• НЕОБХОДИМЫЕ ДЕЙСТВИЯ:
A - Ответьте на вопросы по отрывку о брянских партизанах:
(i) От какой работы война оторвала Марию Кенину?
(ii) К какой реке повернула колонна?
(iii) Каким орденом был награжден Григорий Иванович Кривенков?
B - Напишите продолжение отрывка о брянских партизанах, начиная сразу после его последнего предложения.

• ТЕКСТ ДОКУМЕНТА:
....

Подходит Мария Кенина. Держится спокойно. Даже улыбается. Пожалуй, посторонний человек поверил бы ее спокойствию. Но я хорошо знаю Кенину. И знаю, откуда она пришла. Слишком громкий голос выдает ее боль.

- Вы ж понимаете, - говорит она, - с моей мамочкой покуда договоришься - и день мал станет. Такие страсти развела. "Я твою дочку берегла, как наседка пестовала. Так ты теперь вот что надумала - уходить за тридевять земель. Нет, милая, раз ты мать, так и сиди тут, а я тебе не кошка, чтобы дите, как котенка, по лесу таскать…"

От напускной веселости не остается и следа. Мария вот-вот расплачется.

- А тут еще дочурка вцепилась: "Не уходи, мамуля!" Не помню, как и вырвалась, как по лесу шла…

Смотрю на нее. Молодая, красивая. Война оторвала ее от ребенка, от матери, от учительской работы, а сегодня уводит далеко от родного дома, в неизвестность. И снова, в какой уже раз, в сердце стучится мысль: беспредельно благородство наших людей, изумительна красота их подвига - скромного и величественного…

Трудно уходить из этих мест, ох как трудно! Колонна наша уже повернула к реке Неруссе и снова остановилась.

Задыхаясь, бежит к дороге Григорий Иванович Кривенков. Окружаем его. Он валится на сани, заходится кашлем. Наконец поднимает голову, вынимает из бороды застрявшие сухие травинки.

- Когда еще свидимся? - слышим его надтреснутый голос. - Хотелось бы с вами, да силы уже не те.

И сразу заговорили все.

- Давай лечись как следует, теперь мы и без твоей помощи обойдемся.

- Лети в Москву, там орден получишь, а после войны вместе с тобой его обмоем…

Стоял такой галдеж, что я едва расслышал мольбу Григория Ивановича:

- Езжайте, хлопцы, скорее езжайте…

Поднялся с саней, обвел всех нас взглядом. И сразу оборвался гомон. И в наступившей сторожкой тишине заскрипели полозья.

Григорий Иванович Кривенков махал нам вслед шапкой. Мы оставляли человека, который так много сделал для нас. Я уже говорил, что он раздобыл для нас больше тысячи винтовок. За это он первым из брянских партизан был награжден орденом боевого Красного Знамени. Мы больше не встретились с ним. Этот неутомимый человек и после нашего ухода продолжал оказывать помощь партизанам. И однажды, разыскивая тайные места с оружием, усталый и больной, он упал в лесу и уже не поднялся. Пусть советские люди никогда не забудут этого имени: Григорий Иванович Кривенков. Он до последнего дыхания был на боевом посту и отдал жизнь за свое Отечество, которому служил верно и беззаветно.

....

• ЗАПИСИ ДАННЫХ:
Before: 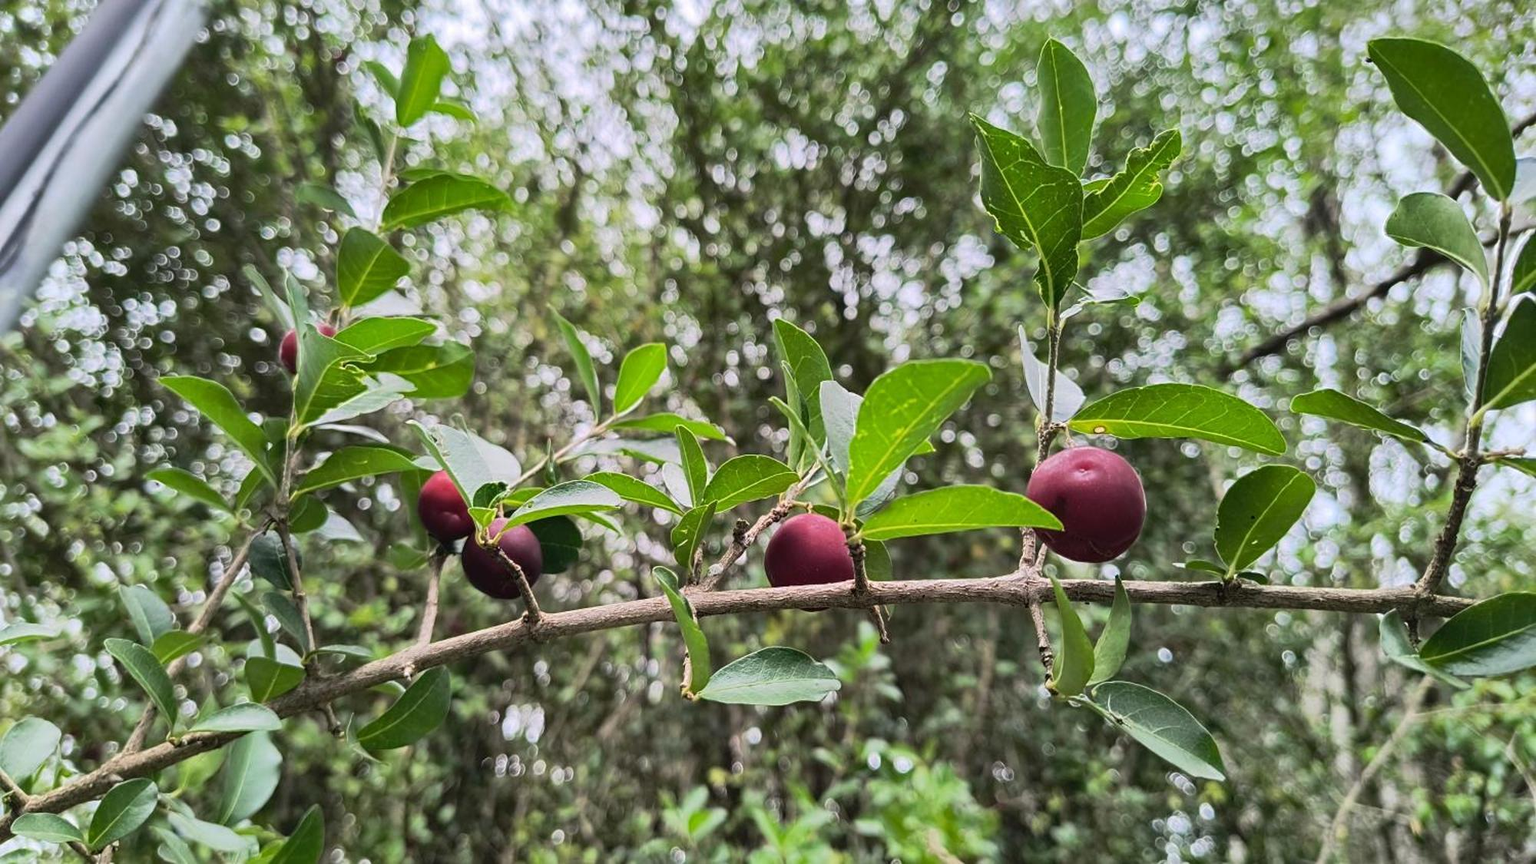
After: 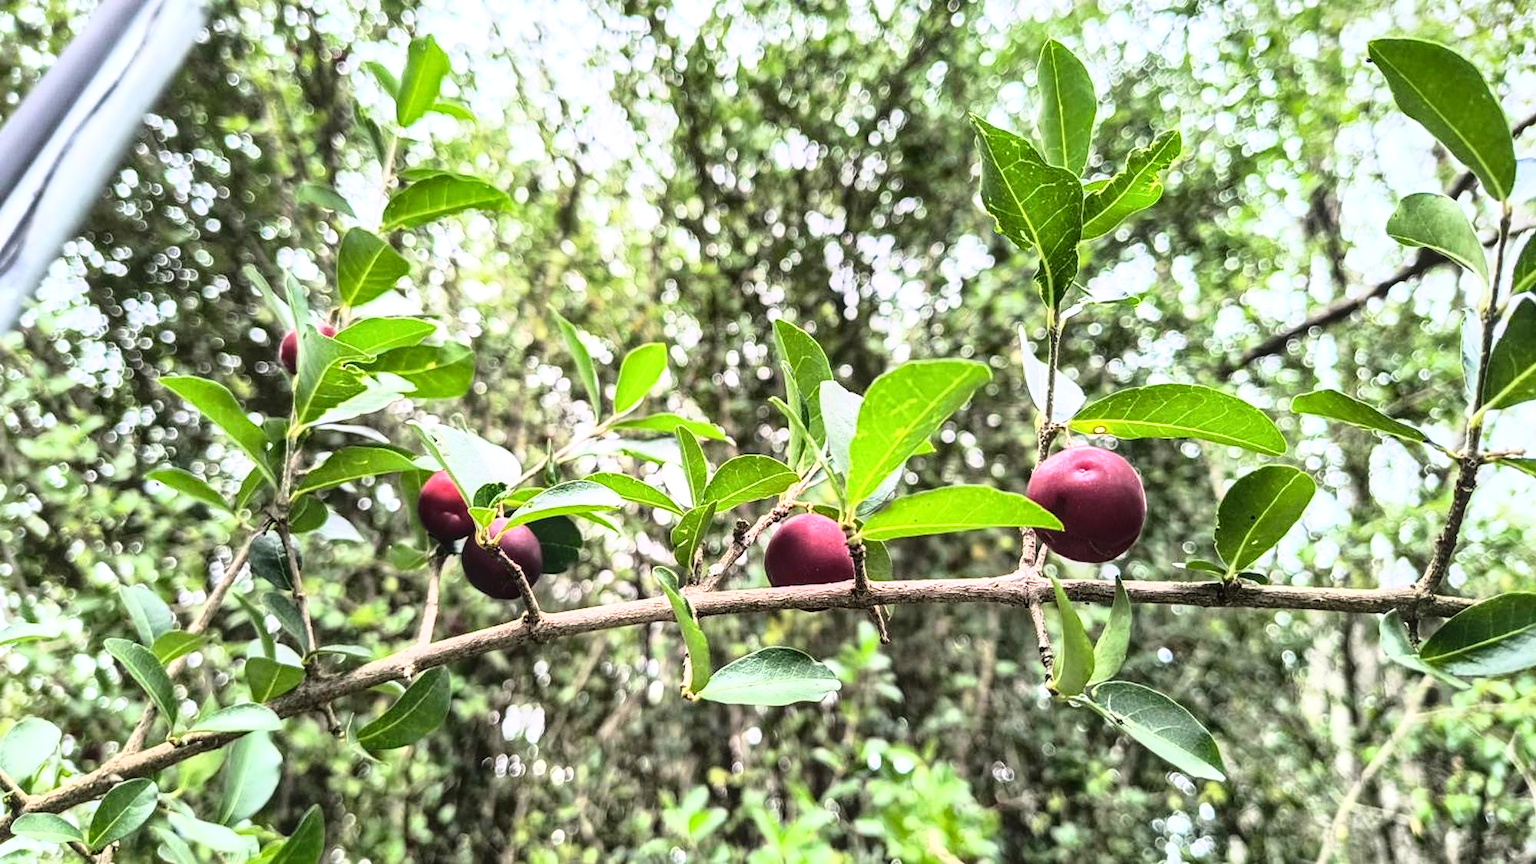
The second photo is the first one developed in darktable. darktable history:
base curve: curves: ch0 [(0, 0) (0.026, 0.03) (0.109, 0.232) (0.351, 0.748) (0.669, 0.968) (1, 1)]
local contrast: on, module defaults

....

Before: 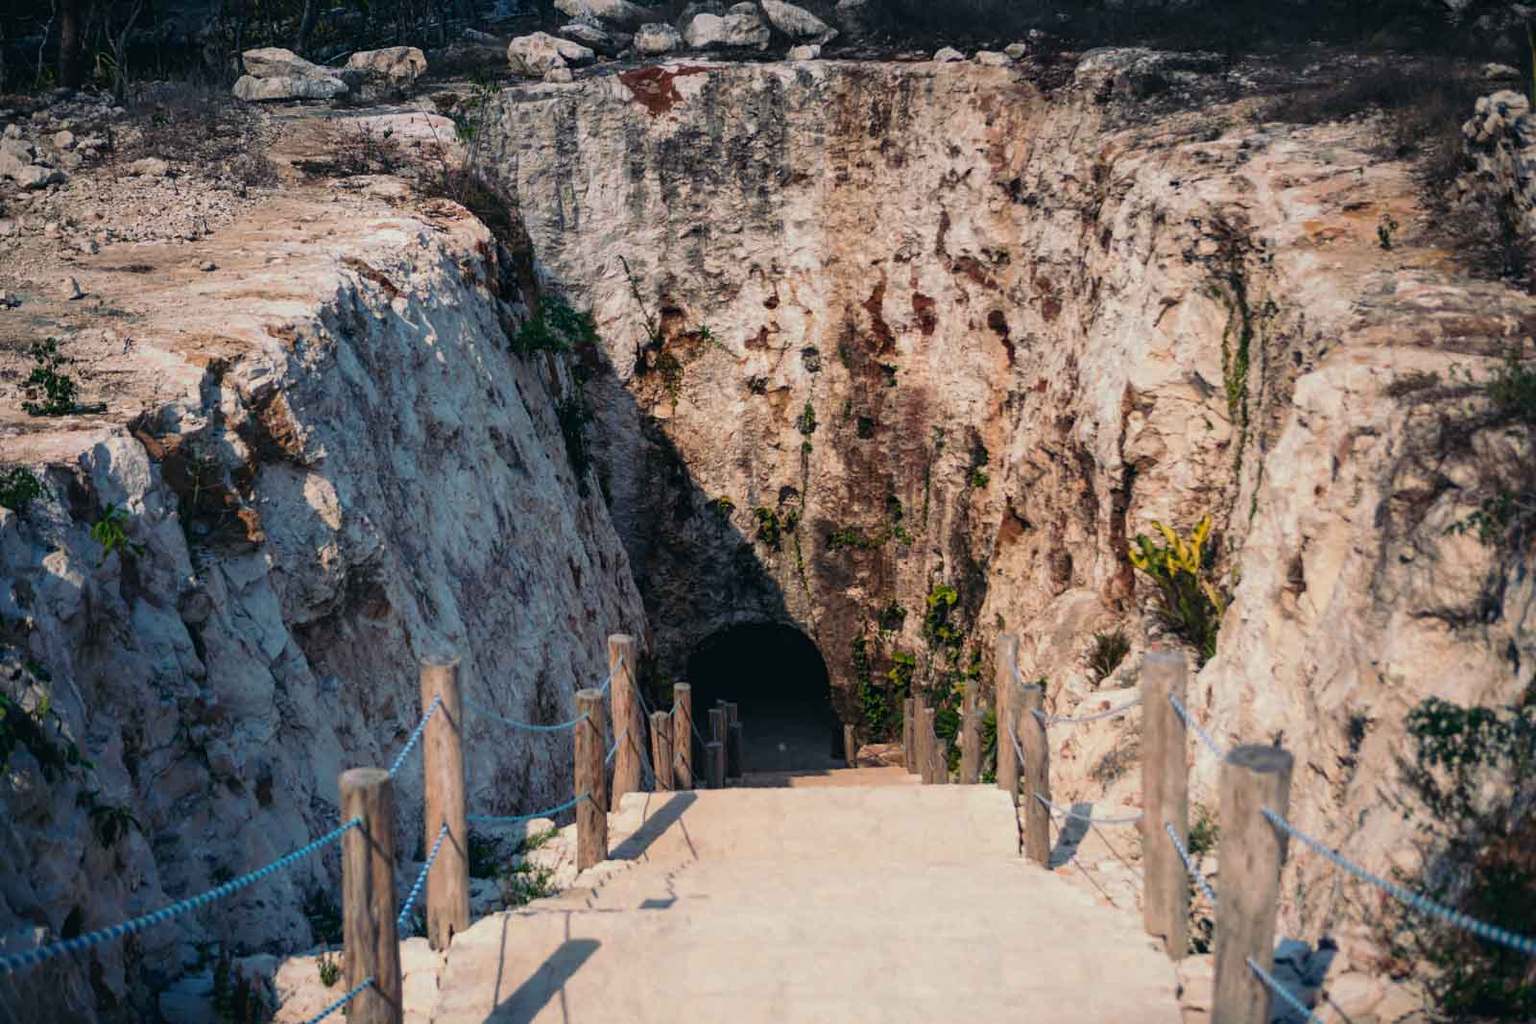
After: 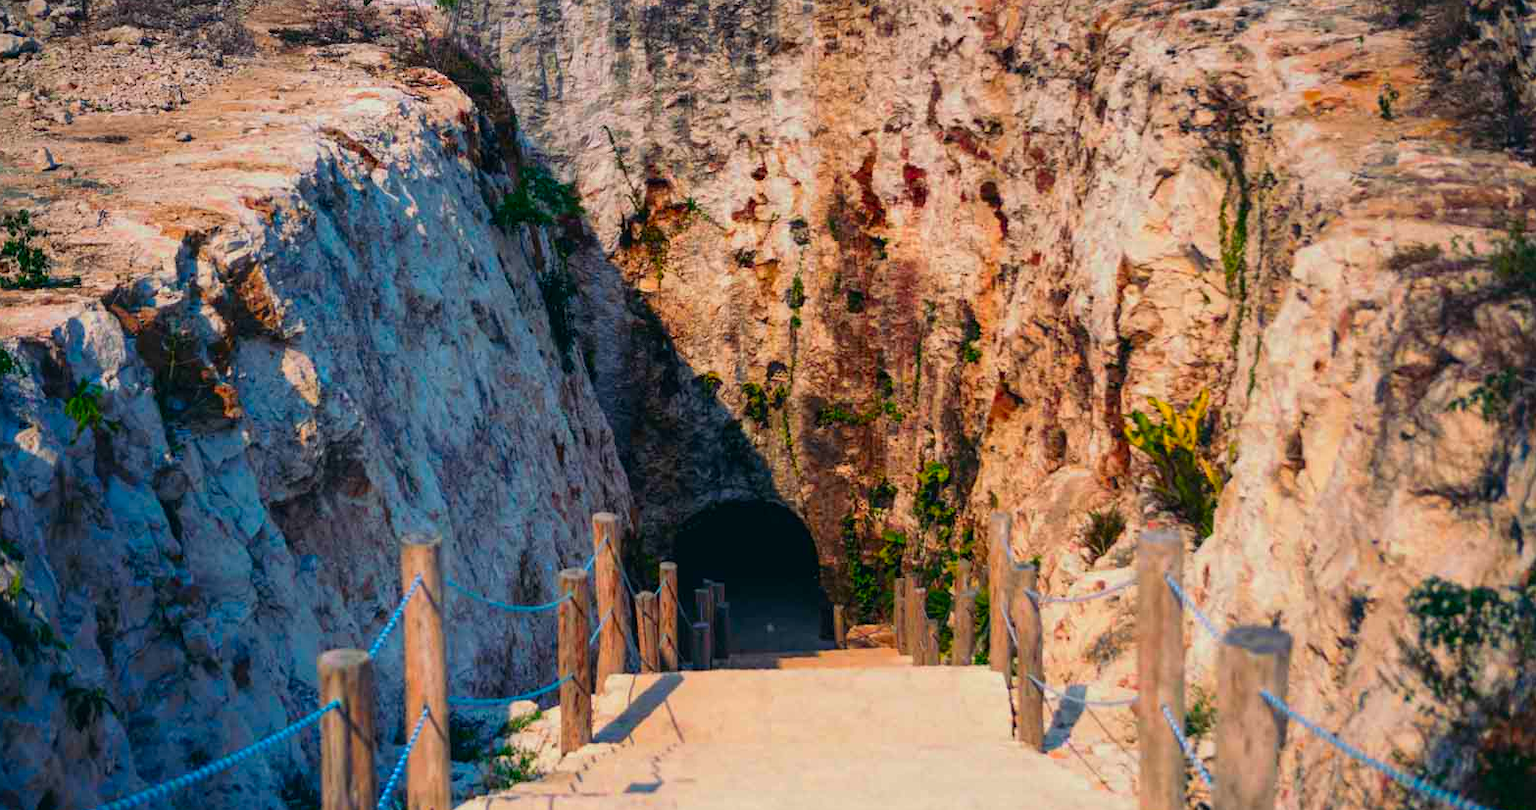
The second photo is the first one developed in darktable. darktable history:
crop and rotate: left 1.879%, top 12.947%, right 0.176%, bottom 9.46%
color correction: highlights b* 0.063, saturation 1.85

....

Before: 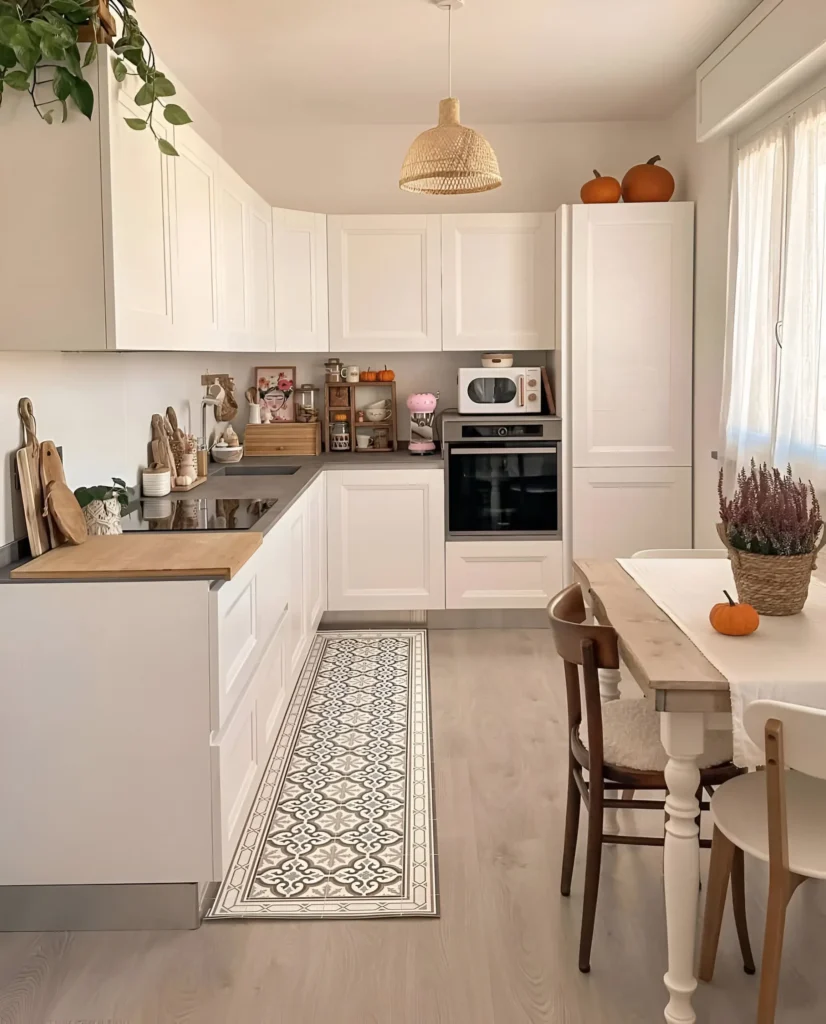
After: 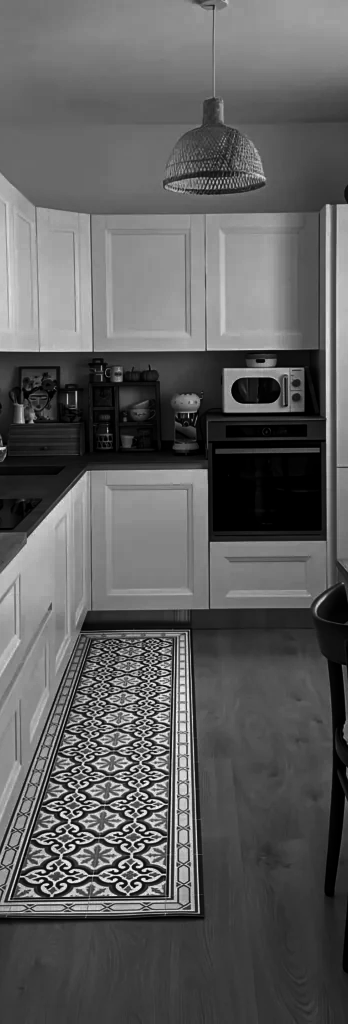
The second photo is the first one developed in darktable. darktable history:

....

• ОТВЕТЫ НА ЗАДАНИЯ:
A -
(i) От учительской работы.
(ii) К реке Неруссе.
(iii) Орденом боевого Красного Знамени.

B -
Чердаш неутомим в беге. Санки то и дело размашисто ударяются о пни и вековые шершавые сосны, между которыми извивается дорога. Едем день, другой. Уже реже стал лес. Показались поляны, чуть зеленеющие от молодой травы, хотя в ложбинах еще лежит снег. По раскисшей дороге и Чердаш замедляет шаг. Вот и знакомые заросли орешника. Говорю Реве:

- Это урочище Брусна, Павел. Смотри вправо, а то промахнем мимо.

Но одинокий дом лесника почему-то показался левее от нас.

- Да це партизаны Ковпака натоптали тут столько дорог, что доброму чоловику не грех и заблудиться, - ворчит Рева.

Направляемся к тому самому дому, где в ноябре 1941 года мы разрабатывали свою первую боевую операцию. Безумно дерзкой она была. Сегодня трудно и поверить в такое. Под носом двух эсэсовских полков и штаба немецкой дивизии наш отряд, состоявший всего из девяти человек, принял решение разгромить станцию Зерново на железной дороге Киев - Москва. Да, мы были вдевятером четыре красноармейца и пять офицеров. Отряд разбили на четыре ударные группы. Первая группа - Рева и Бородавко - нацеливалась на бензохранилище и подожгла более ста тонн бензина. Вторая группа - Пашкович и Яиьков - взорвала склад со снарядами. Сержант Ларионов и наш разведчик Василий Волчков, вооруженные одним пистолетом, охраняли тыл на случай немедленного отступления. Комиссар Богатырь, лейтенант Федоров и я штурмовали караульное помещение, где нам удалось уничтожить более тридцати фашистских солдат и офицеров, охранявших станцию.

Собственно, мы могли бы этим и ограничиться, так как из Середины-Буды и хутора Михайловского эсэсовцы повели по станции бешеный огонь из всех видов оружия, но стреляли они очень неточно. Пришлось "помочь" им: мы уничтожили все станционное хозяйство, а заодно заминировали ближний мост.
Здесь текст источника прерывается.